Ignorance by itself is not actually bad. The danger of course is that we just get distracted and turn our attention to finding much less life-giving answers. Strangely, the first step to spreading the good Word is to acknowledge that we could use more of the good Word ourselves and to go looking.
So, if the ignorance of Good News is the first step…knowledge of the Good News is the second step. We are called to be a part of God’s royal family. But that would be a really short Bible. Isn’t there more Good News? God so loved the world that He gave His only begotten Son, that whoever believes in Him should not perish, but have eternal life. And if we go one verse further: God sent the Son into the world, not to condemn the world, but that the world might be saved through Him.” (Jn 3:16-17) This is the most beautiful message that anyone has ever and could ever proclaim. That Jesus Christ has come to save us and more than that – the whole believing world from the fires of condemnation and to bring us to eternal life. We go from the worst situation imaginable to the best in two sentences.
In that Gospel for Jesus to be our Savior, than a lot of will find ourselves unemployed because we lose that job. If He is our savior, then we are not our Savior. What’s more – we are sinners in need of a savior. Jesus Christ is not the famous Maytag repairmen. Do you remember those commercials of the kind old Maytag repairmen who you never have to call because your appliances will magically never break down? We are broken from the start. So, to spread the Gospel we have to admit our ignorance to receive knowledge of God and of our own value and we have to admit we are sinners to receive a Savior.

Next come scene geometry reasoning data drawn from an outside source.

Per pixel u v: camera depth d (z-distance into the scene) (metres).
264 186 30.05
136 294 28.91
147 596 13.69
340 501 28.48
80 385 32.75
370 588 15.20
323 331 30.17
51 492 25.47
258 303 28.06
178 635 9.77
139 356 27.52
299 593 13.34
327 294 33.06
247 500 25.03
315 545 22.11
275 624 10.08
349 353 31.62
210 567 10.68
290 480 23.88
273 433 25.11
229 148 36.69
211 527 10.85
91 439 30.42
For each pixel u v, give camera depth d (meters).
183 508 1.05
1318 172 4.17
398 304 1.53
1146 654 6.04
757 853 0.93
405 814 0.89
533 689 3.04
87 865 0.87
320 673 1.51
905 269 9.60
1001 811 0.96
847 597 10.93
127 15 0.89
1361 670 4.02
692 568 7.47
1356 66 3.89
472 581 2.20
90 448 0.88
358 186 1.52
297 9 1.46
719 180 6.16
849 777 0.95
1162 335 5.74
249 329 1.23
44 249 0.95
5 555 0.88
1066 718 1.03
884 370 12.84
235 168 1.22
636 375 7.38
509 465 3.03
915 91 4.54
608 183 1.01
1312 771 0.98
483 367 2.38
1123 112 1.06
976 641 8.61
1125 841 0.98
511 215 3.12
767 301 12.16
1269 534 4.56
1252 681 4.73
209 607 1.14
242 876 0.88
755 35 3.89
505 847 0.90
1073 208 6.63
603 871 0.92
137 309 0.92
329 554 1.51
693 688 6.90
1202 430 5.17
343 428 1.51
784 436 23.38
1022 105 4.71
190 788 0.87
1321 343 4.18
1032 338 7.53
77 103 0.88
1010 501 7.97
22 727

Consider our first reading: Before God, Isaiah realizes that he himself has lips that are unclean. He’s used them in an ungodly way. And he’s from an entire people that has gone astray in their speech and how they speak of God. Could we say the same thing? Peter in the Gospel: Depart from me Jesus, I am a sinful man. It’s not just my lips – it’s my life. You can do better than start here. I’m not worthy. St. Paul: my spiritual birth was abnormal – the least of the apostles….not fit to be called an apostle….I persecuted the Church….only by His grace I am what I am. That’s the key. We should know that we were made good. We should know of sin. We should know of His grace.
We pass this on most effectively by then living in God’s grace. Isaiah is purged of sin and he shouts out, “Send me.” I will take the message. Peter is not rejected by Jesus, but called to witness His glory and to have his whole life transformed and to share the power of Christ as the first pope. Paul gets inside the very Spirit of God and shares with us how we are all connected. Connected to this One Jesus Christ who sends us out to awaken others to grace.